- [EXERCISE OBJECTIVE]
Transcription task. Write out each entry verbatim and exclude any image.

Dataset entries

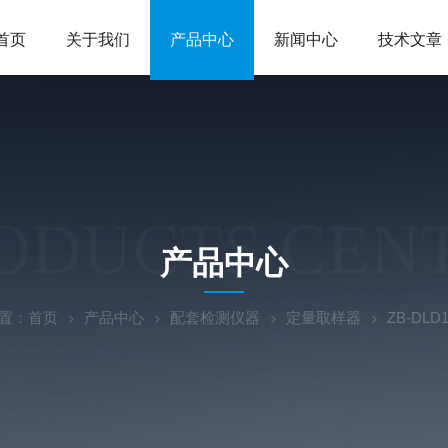
首页
关于我们
产品中心
新闻中心
技术文章
ODUCTS CEN
产品中心
置：
首页
产品中心
配套检测仪器
定量取样器
ZB-DL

- [RESULT]
首页
关于我们
产品中心
新闻中心
技术文章
ODUCTS CEN
产品中心
置：
首页
产品中心
配套检测仪器
定量取样器
ZB-DL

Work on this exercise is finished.